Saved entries
* * * * *

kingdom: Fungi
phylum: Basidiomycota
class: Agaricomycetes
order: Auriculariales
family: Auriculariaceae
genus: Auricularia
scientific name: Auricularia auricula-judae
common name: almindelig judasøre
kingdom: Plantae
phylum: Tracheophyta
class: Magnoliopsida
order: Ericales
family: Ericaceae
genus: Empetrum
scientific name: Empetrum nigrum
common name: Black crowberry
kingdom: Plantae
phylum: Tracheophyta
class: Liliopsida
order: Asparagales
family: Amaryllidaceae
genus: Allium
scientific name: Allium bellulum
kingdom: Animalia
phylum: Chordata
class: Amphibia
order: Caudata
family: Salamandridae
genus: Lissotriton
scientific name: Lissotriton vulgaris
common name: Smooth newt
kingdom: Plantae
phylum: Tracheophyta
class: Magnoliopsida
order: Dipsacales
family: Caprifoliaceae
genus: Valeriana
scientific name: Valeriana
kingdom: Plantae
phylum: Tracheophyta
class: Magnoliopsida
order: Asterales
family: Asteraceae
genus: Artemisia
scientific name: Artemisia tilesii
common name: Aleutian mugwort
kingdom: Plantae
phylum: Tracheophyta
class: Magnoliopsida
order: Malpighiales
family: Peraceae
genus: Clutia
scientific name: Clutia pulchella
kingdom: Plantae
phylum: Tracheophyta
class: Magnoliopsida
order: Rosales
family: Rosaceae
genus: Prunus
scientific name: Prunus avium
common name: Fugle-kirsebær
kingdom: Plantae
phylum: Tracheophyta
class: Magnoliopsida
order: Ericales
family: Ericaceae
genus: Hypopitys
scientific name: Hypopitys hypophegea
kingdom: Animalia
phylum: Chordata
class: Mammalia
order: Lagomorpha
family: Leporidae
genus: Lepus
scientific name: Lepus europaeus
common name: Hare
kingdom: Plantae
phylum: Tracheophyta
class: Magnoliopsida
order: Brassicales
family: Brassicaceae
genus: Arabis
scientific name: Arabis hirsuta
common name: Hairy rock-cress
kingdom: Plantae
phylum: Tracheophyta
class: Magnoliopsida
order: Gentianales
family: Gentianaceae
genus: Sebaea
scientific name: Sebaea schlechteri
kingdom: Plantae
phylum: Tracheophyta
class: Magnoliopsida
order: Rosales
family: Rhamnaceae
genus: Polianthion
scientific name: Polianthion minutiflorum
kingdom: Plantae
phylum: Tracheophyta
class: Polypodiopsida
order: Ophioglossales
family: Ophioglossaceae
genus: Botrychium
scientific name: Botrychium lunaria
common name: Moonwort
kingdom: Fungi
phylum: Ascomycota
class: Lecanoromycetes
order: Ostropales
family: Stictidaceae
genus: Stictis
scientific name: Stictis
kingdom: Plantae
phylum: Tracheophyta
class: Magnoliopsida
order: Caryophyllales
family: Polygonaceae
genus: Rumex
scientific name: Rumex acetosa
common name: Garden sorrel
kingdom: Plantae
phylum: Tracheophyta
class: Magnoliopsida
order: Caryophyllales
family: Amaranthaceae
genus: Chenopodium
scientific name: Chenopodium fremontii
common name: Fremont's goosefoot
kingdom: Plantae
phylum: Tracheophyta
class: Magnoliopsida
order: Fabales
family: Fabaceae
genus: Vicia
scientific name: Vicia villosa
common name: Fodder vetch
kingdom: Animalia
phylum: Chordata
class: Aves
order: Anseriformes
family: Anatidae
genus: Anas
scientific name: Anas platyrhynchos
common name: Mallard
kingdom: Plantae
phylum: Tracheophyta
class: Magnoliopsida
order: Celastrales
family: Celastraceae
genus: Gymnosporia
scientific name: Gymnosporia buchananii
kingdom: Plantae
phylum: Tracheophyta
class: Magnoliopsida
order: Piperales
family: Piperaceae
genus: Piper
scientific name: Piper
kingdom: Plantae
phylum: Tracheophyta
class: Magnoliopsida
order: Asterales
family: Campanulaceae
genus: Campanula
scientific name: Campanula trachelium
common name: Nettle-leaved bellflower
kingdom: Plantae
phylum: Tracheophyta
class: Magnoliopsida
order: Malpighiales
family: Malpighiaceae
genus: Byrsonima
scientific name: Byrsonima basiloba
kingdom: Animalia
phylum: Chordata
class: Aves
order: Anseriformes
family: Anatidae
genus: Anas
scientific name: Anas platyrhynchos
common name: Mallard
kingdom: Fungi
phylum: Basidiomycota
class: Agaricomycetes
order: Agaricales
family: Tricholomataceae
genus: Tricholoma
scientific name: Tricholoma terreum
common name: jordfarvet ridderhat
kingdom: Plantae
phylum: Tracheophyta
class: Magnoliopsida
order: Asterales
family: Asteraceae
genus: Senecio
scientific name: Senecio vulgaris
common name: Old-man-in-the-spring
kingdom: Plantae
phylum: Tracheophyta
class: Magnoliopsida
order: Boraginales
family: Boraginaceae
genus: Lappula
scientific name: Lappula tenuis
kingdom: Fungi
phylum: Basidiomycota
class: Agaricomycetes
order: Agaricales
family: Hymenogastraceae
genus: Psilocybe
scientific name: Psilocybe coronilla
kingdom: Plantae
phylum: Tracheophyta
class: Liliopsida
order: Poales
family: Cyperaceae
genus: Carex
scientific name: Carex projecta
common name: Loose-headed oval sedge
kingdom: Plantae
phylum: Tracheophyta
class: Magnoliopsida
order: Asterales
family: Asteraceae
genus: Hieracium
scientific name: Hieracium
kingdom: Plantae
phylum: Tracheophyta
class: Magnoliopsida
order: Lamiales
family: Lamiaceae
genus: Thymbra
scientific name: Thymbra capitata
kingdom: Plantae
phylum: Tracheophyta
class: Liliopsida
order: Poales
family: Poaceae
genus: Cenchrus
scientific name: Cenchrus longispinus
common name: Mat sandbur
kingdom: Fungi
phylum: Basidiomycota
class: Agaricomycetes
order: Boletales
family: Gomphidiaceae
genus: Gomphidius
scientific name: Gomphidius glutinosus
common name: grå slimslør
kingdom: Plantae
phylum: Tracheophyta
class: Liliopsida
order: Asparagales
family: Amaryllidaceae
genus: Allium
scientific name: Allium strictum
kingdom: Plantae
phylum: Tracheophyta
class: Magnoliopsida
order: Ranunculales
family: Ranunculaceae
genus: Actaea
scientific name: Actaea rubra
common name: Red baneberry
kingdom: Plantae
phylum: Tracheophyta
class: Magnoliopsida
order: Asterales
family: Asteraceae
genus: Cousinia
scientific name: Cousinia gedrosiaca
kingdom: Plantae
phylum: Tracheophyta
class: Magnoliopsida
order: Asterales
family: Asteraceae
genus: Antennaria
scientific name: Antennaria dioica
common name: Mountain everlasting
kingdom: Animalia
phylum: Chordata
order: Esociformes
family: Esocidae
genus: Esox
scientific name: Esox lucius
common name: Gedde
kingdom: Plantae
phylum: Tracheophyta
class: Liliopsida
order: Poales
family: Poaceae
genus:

* * * * *

# [What the task asks]
Copy out all the material again, swapping "common name" for "vernacular name" wherever it appears and leaving everything else unchanged.

# [Complete response]
kingdom: Fungi
phylum: Basidiomycota
class: Agaricomycetes
order: Auriculariales
family: Auriculariaceae
genus: Auricularia
scientific name: Auricularia auricula-judae
vernacular name: almindelig judasøre
kingdom: Plantae
phylum: Tracheophyta
class: Magnoliopsida
order: Ericales
family: Ericaceae
genus: Empetrum
scientific name: Empetrum nigrum
vernacular name: Black crowberry
kingdom: Plantae
phylum: Tracheophyta
class: Liliopsida
order: Asparagales
family: Amaryllidaceae
genus: Allium
scientific name: Allium bellulum
kingdom: Animalia
phylum: Chordata
class: Amphibia
order: Caudata
family: Salamandridae
genus: Lissotriton
scientific name: Lissotriton vulgaris
vernacular name: Smooth newt
kingdom: Plantae
phylum: Tracheophyta
class: Magnoliopsida
order: Dipsacales
family: Caprifoliaceae
genus: Valeriana
scientific name: Valeriana
kingdom: Plantae
phylum: Tracheophyta
class: Magnoliopsida
order: Asterales
family: Asteraceae
genus: Artemisia
scientific name: Artemisia tilesii
vernacular name: Aleutian mugwort
kingdom: Plantae
phylum: Tracheophyta
class: Magnoliopsida
order: Malpighiales
family: Peraceae
genus: Clutia
scientific name: Clutia pulchella
kingdom: Plantae
phylum: Tracheophyta
class: Magnoliopsida
order: Rosales
family: Rosaceae
genus: Prunus
scientific name: Prunus avium
vernacular name: Fugle-kirsebær
kingdom: Plantae
phylum: Tracheophyta
class: Magnoliopsida
order: Ericales
family: Ericaceae
genus: Hypopitys
scientific name: Hypopitys hypophegea
kingdom: Animalia
phylum: Chordata
class: Mammalia
order: Lagomorpha
family: Leporidae
genus: Lepus
scientific name: Lepus europaeus
vernacular name: Hare
kingdom: Plantae
phylum: Tracheophyta
class: Magnoliopsida
order: Brassicales
family: Brassicaceae
genus: Arabis
scientific name: Arabis hirsuta
vernacular name: Hairy rock-cress
kingdom: Plantae
phylum: Tracheophyta
class: Magnoliopsida
order: Gentianales
family: Gentianaceae
genus: Sebaea
scientific name: Sebaea schlechteri
kingdom: Plantae
phylum: Tracheophyta
class: Magnoliopsida
order: Rosales
family: Rhamnaceae
genus: Polianthion
scientific name: Polianthion minutiflorum
kingdom: Plantae
phylum: Tracheophyta
class: Polypodiopsida
order: Ophioglossales
family: Ophioglossaceae
genus: Botrychium
scientific name: Botrychium lunaria
vernacular name: Moonwort
kingdom: Fungi
phylum: Ascomycota
class: Lecanoromycetes
order: Ostropales
family: Stictidaceae
genus: Stictis
scientific name: Stictis
kingdom: Plantae
phylum: Tracheophyta
class: Magnoliopsida
order: Caryophyllales
family: Polygonaceae
genus: Rumex
scientific name: Rumex acetosa
vernacular name: Garden sorrel
kingdom: Plantae
phylum: Tracheophyta
class: Magnoliopsida
order: Caryophyllales
family: Amaranthaceae
genus: Chenopodium
scientific name: Chenopodium fremontii
vernacular name: Fremont's goosefoot
kingdom: Plantae
phylum: Tracheophyta
class: Magnoliopsida
order: Fabales
family: Fabaceae
genus: Vicia
scientific name: Vicia villosa
vernacular name: Fodder vetch
kingdom: Animalia
phylum: Chordata
class: Aves
order: Anseriformes
family: Anatidae
genus: Anas
scientific name: Anas platyrhynchos
vernacular name: Mallard
kingdom: Plantae
phylum: Tracheophyta
class: Magnoliopsida
order: Celastrales
family: Celastraceae
genus: Gymnosporia
scientific name: Gymnosporia buchananii
kingdom: Plantae
phylum: Tracheophyta
class: Magnoliopsida
order: Piperales
family: Piperaceae
genus: Piper
scientific name: Piper
kingdom: Plantae
phylum: Tracheophyta
class: Magnoliopsida
order: Asterales
family: Campanulaceae
genus: Campanula
scientific name: Campanula trachelium
vernacular name: Nettle-leaved bellflower
kingdom: Plantae
phylum: Tracheophyta
class: Magnoliopsida
order: Malpighiales
family: Malpighiaceae
genus: Byrsonima
scientific name: Byrsonima basiloba
kingdom: Animalia
phylum: Chordata
class: Aves
order: Anseriformes
family: Anatidae
genus: Anas
scientific name: Anas platyrhynchos
vernacular name: Mallard
kingdom: Fungi
phylum: Basidiomycota
class: Agaricomycetes
order: Agaricales
family: Tricholomataceae
genus: Tricholoma
scientific name: Tricholoma terreum
vernacular name: jordfarvet ridderhat
kingdom: Plantae
phylum: Tracheophyta
class: Magnoliopsida
order: Asterales
family: Asteraceae
genus: Senecio
scientific name: Senecio vulgaris
vernacular name: Old-man-in-the-spring
kingdom: Plantae
phylum: Tracheophyta
class: Magnoliopsida
order: Boraginales
family: Boraginaceae
genus: Lappula
scientific name: Lappula tenuis
kingdom: Fungi
phylum: Basidiomycota
class: Agaricomycetes
order: Agaricales
family: Hymenogastraceae
genus: Psilocybe
scientific name: Psilocybe coronilla
kingdom: Plantae
phylum: Tracheophyta
class: Liliopsida
order: Poales
family: Cyperaceae
genus: Carex
scientific name: Carex projecta
vernacular name: Loose-headed oval sedge
kingdom: Plantae
phylum: Tracheophyta
class: Magnoliopsida
order: Asterales
family: Asteraceae
genus: Hieracium
scientific name: Hieracium
kingdom: Plantae
phylum: Tracheophyta
class: Magnoliopsida
order: Lamiales
family: Lamiaceae
genus: Thymbra
scientific name: Thymbra capitata
kingdom: Plantae
phylum: Tracheophyta
class: Liliopsida
order: Poales
family: Poaceae
genus: Cenchrus
scientific name: Cenchrus longispinus
vernacular name: Mat sandbur
kingdom: Fungi
phylum: Basidiomycota
class: Agaricomycetes
order: Boletales
family: Gomphidiaceae
genus: Gomphidius
scientific name: Gomphidius glutinosus
vernacular name: grå slimslør
kingdom: Plantae
phylum: Tracheophyta
class: Liliopsida
order: Asparagales
family: Amaryllidaceae
genus: Allium
scientific name: Allium strictum
kingdom: Plantae
phylum: Tracheophyta
class: Magnoliopsida
order: Ranunculales
family: Ranunculaceae
genus: Actaea
scientific name: Actaea rubra
vernacular name: Red baneberry
kingdom: Plantae
phylum: Tracheophyta
class: Magnoliopsida
order: Asterales
family: Asteraceae
genus: Cousinia
scientific name: Cousinia gedrosiaca
kingdom: Plantae
phylum: Tracheophyta
class: Magnoliopsida
order: Asterales
family: Asteraceae
genus: Antennaria
scientific name: Antennaria dioica
vernacular name: Mountain everlasting
kingdom: Animalia
phylum: Chordata
order: Esociformes
family: Esocidae
genus: Esox
scientific name: Esox lucius
vernacular name: Gedde
kingdom: Plantae
phylum: Tracheophyta
class: Liliopsida
order: Poales
family: Poaceae
genus:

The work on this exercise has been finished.